The special act that authorized and empowered the City of Kissimmee to make street improvements specifically laid down the method to be adopted in apportioning the cost of the work. The allegation of the bill on this subject is as follows:

“Complainant further alleges that the said City of Kissimmee, has caused to be made on Clyde Avenue and abutting the property hereinabove described, the following improvements, to-wit: 296-Square Yards of Vitrified Brick Paving, and that said improvements have been completed and due notice of the cost thereof and of the intention of the said City of Kissimmee to claim a lien for the proportionate cost thereof having been established' by the issuance of a certificate of indebtedness, which has duly been registered in the City Lien Book, in accordance with the provisions of said Special Act, as herein-before set forth, and the Council of the said City of Kissimmee having on the said 28th day of June, A. D. 1912, assessed against the hereinabove described property abutting upon said street, the just proportion of the cost of said improvements, same being the proportionate cost upon the real estate hereinbefore described, and being in the sum of $186.48; as will more fully appear by reference to the original certificate of indebtedness No. 40, attached hereto, marked Exhibit ‘A,’ and a certified copy of minutes of City Council of the City of Kissimmee, marked Exhibit ‘B,’ and made a part of this bill of complaint.”

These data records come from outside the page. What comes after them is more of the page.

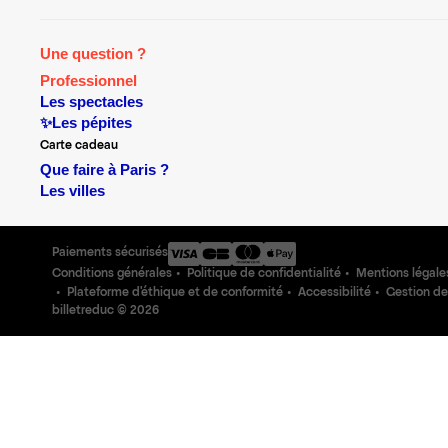
Une question ?
Professionnel
Les spectacles
✨Les pépites
Carte cadeau
Que faire à Paris ?
Les villes
Paiements sécurisés
Conditions générales
Politique de confidentialité
Mentions légale
Plateforme d'éthique et de conformité
Accessibilité
Gestion de
billetreduc ©
2026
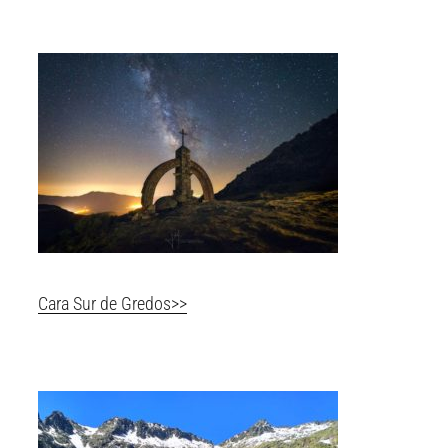
Cara Sur de Gredos>>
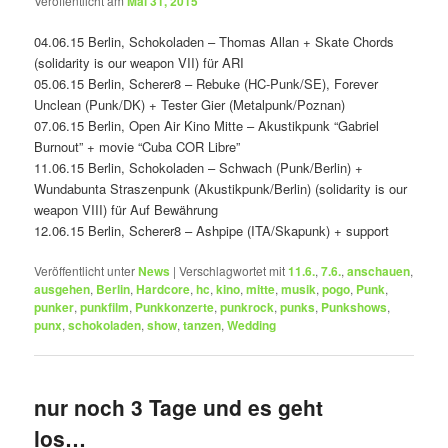
Veröffentlicht am
Mai 31, 2015
04.06.15 Berlin, Schokoladen – Thomas Allan + Skate Chords
(solidarity is our weapon VII) für ARI
05.06.15 Berlin, Scherer8 – Rebuke (HC-Punk/SE), Forever
Unclean (Punk/DK) + Tester Gier (Metalpunk/Poznan)
07.06.15 Berlin, Open Air Kino Mitte – Akustikpunk “Gabriel
Burnout” + movie “Cuba COR Libre”
11.06.15 Berlin, Schokoladen – Schwach (Punk/Berlin) +
Wundabunta Straszenpunk (Akustikpunk/Berlin) (solidarity is our
weapon VIII) für Auf Bewährung
12.06.15 Berlin, Scherer8 – Ashpipe (ITA/Skapunk) + support
Veröffentlicht unter
News
|
Verschlagwortet mit
11.6.
,
7.6.
,
anschauen
,
ausgehen
,
Berlin
,
Hardcore
,
hc
,
kino
,
mitte
,
musik
,
pogo
,
Punk
,
punker
,
punkfilm
,
Punkkonzerte
,
punkrock
,
punks
,
Punkshows
,
punx
,
schokoladen
,
show
,
tanzen
,
Wedding
nur noch 3 Tage und es geht
los…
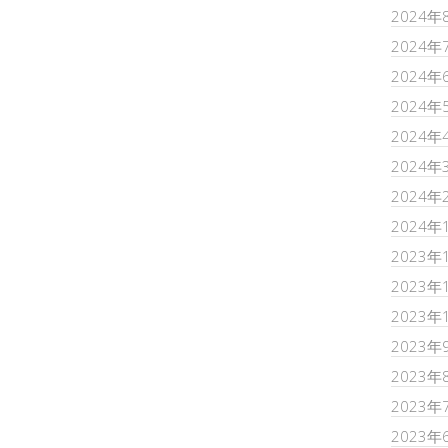
2024年
2024年
2024年
2024年
2024年
2024年
2024年
2024年
2023年
2023年
2023年
2023年
2023年
2023年
2023年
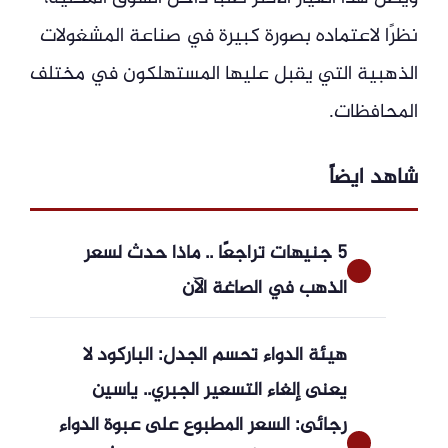
نظرًا لاعتماده بصورة كبيرة في صناعة المشغولات
الذهبية التي يقبل عليها المستهلكون في مختلف
المحافظات.
شاهد ايضاً
5 جنيهات تراجعًا .. ماذا حدث لسعر
الذهب في الصاغة الآن
هيئة الدواء تحسم الجدل: الباركود لا
يعنى إلغاء التسعير الجبري.. ياسين
رجائى: السعر المطبوع على عبوة الدواء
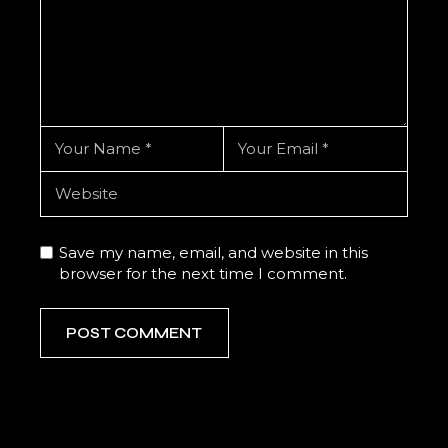
Save my name, email, and website in this
browser for the next time I comment.
POST COMMENT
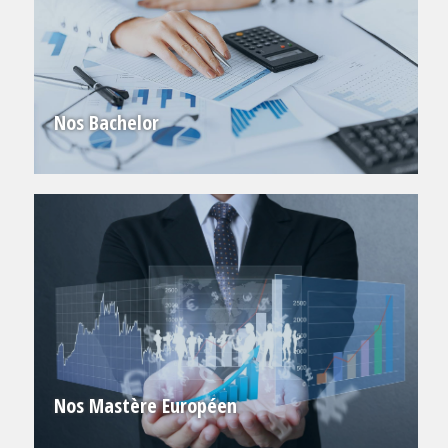
Nos Bachelor
Nos Mastère Européen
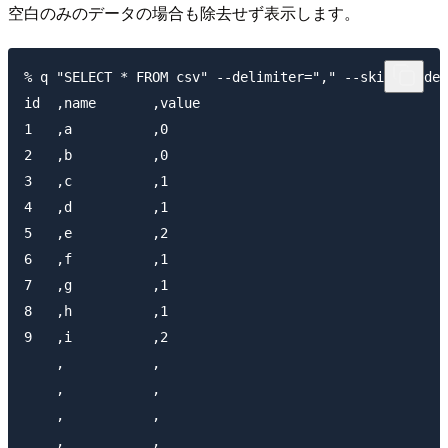
空白のみのデータの場合も除去せず表示します。
% q "SELECT * FROM csv" --delimiter="," --skip-header
id  ,name       ,value

1   ,a          ,0  

2   ,b          ,0  

3   ,c          ,1  

4   ,d          ,1  

5   ,e          ,2  

6   ,f          ,1  

7   ,g          ,1  

8   ,h          ,1  

9   ,i          ,2  

    ,           ,   

    ,           ,   

    ,           ,   
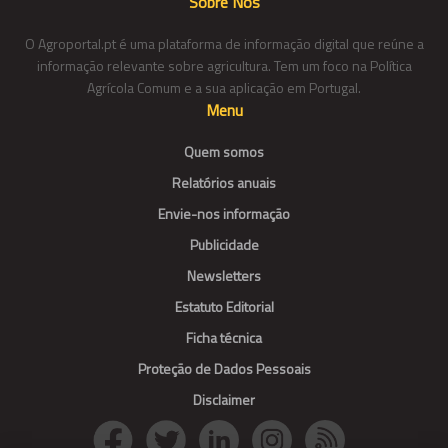
Sobre Nós
O Agroportal.pt é uma plataforma de informação digital que reúne a
informação relevante sobre agricultura. Tem um foco na Política
Agrícola Comum e a sua aplicação em Portugal.
Menu
Quem somos
Relatórios anuais
Envie-nos informação
Publicidade
Newsletters
Estatuto Editorial
Ficha técnica
Proteção de Dados Pessoais
Disclaimer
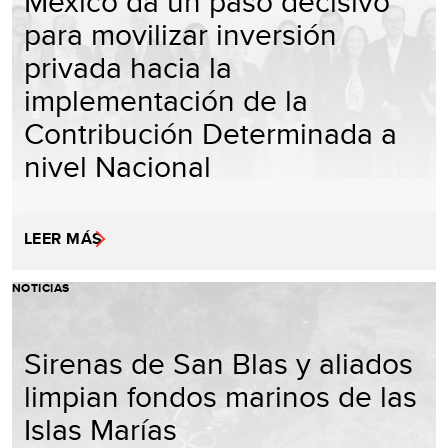
México da un paso decisivo
para movilizar inversión
privada hacia la
implementación de la
Contribución Determinada a
nivel Nacional
LEER MÁS
NOTICIAS
Sirenas de San Blas y aliados
limpian fondos marinos de las
Islas Marías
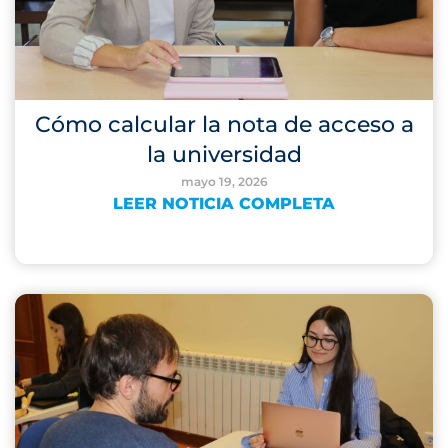
Cómo calcular la nota de acceso a
la universidad
mayo 19, 2026
LEER NOTICIA COMPLETA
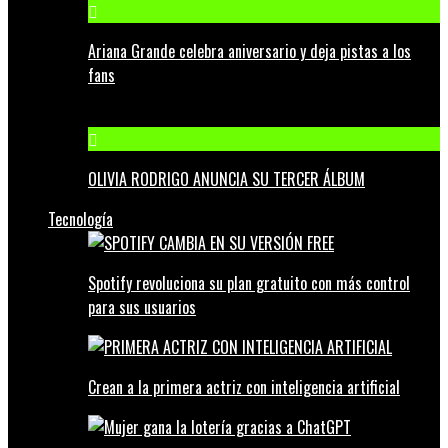
Ariana Grande celebra aniversario y deja pistas a los
fans
OLIVIA RODRIGO ANUNCIA SU TERCER ÁLBUM
Tecnología
Spotify revoluciona su plan gratuito con más control
para sus usuarios
Crean a la primera actriz con inteligencia artificial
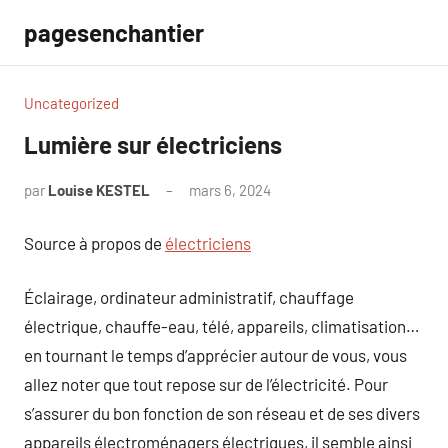
Aller
pagesenchantier
au
contenu
Uncategorized
Lumière sur électriciens
par
Louise KESTEL
mars 6, 2024
Aucun
commentaire
Source à propos de
électriciens
Éclairage, ordinateur administratif, chauffage
électrique, chauffe-eau, télé, appareils, climatisation…
en tournant le temps d’apprécier autour de vous, vous
allez noter que tout repose sur de l’électricité. Pour
s’assurer du bon fonction de son réseau et de ses divers
appareils électroménagers électriques, il semble ainsi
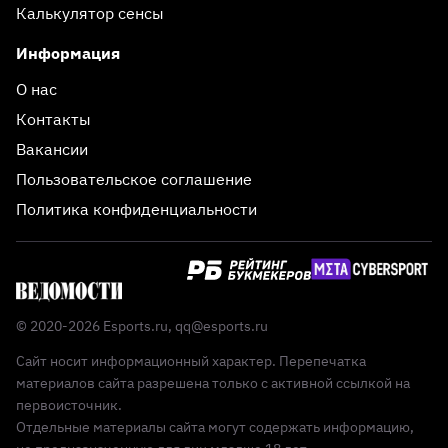
Калькулятор сенсы
Информация
О нас
Контакты
Вакансии
Пользовательское соглашение
Политика конфиденциальности
© 2020-2026 Esports.ru,
qq@esports.ru
Сайт носит информационный характер. Перепечатка
материалов сайта разрешена только с активной ссылкой на
первоисточник.
Отдельные материалы сайта могут содержать информацию,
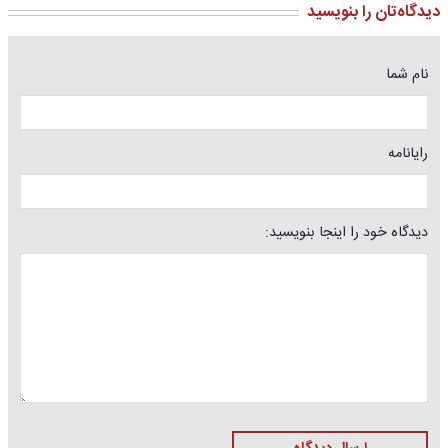
دیدگاه‌تان را بنویسید
نام شما
رایانامه
دیدگاه خود را اینجا بنویسید:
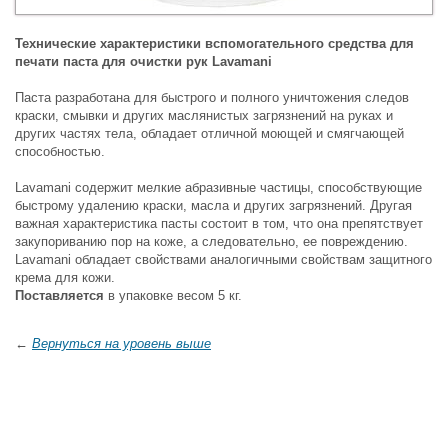
Технические характеристики вспомогательного средства для
печати паста для очистки рук Lavamani
Паста разработана для быстрого и полного уничтожения следов
краски, смывки и других маслянистых загрязнений на руках и
других частях тела, обладает отличной моющей и смягчающей
способностью.
Lavamani содержит мелкие абразивные частицы, способствующие
быстрому удалению краски, масла и других загрязнений. Другая
важная характеристика пасты состоит в том, что она препятствует
закупориванию пор на коже, а следовательно, ее повреждению.
Lavamani обладает свойствами аналогичными свойствам защитного
крема для кожи.
Поставляется
в упаковке весом 5 кг.
←
Вернуться на уровень выше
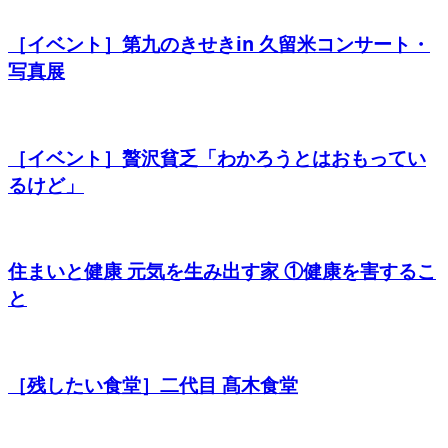
［イベント］第九のきせきin 久留米コンサート・
写真展
［イベント］贅沢貧乏「わかろうとはおもってい
るけど」
住まいと健康 元気を生み出す家 ①健康を害するこ
と
［残したい食堂］二代目 髙木食堂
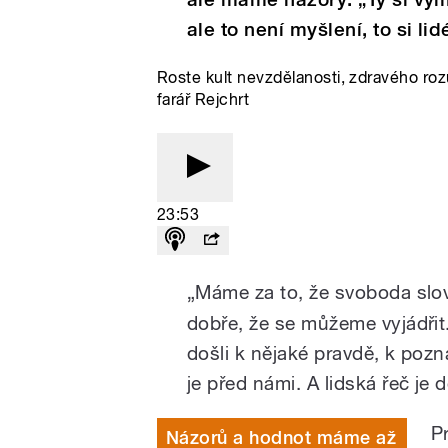
ale to není myšlení, to si lid
Roste kult nevzdělanosti, zdravého ro
farář Rejchrt
23:53
„Máme za to, že svoboda slov
dobře, že se můžeme vyjádřit
došli k nějaké pravdě, k poz
je před námi. A lidská řeč je 
Pr
Názorů a hodnot máme až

The statute requires the assessment to be made upon the basis of the number of feet of frontage of each lot, and it appears from the bill that a different basis was adopted, and the owner of the lot was assessed for “296 Square Yards of Vitrified Brick paving,” instead of his proportion of two-thirds of the entire cost, in proportion to the length of his abutting property, as required by the statute.

The city council had no authority to adopt a rule for apportioning the expense of the paving, different from that expressly designated in the statute, and it appearing from the bill that a different rule was adopted, the assessment is void, the bill is without equity, and the demurrer to it should have been sustained.

Order reversed.

Taylor, Ellis and West, J. J., concur.

Wi-iitfield, J., dissents.

Whitfield, J.,

dissenting. — I do not understand from

the bill that it shows a rule of assessment against abutting property different from that fixed by the statute was adopted or applied by the municipality.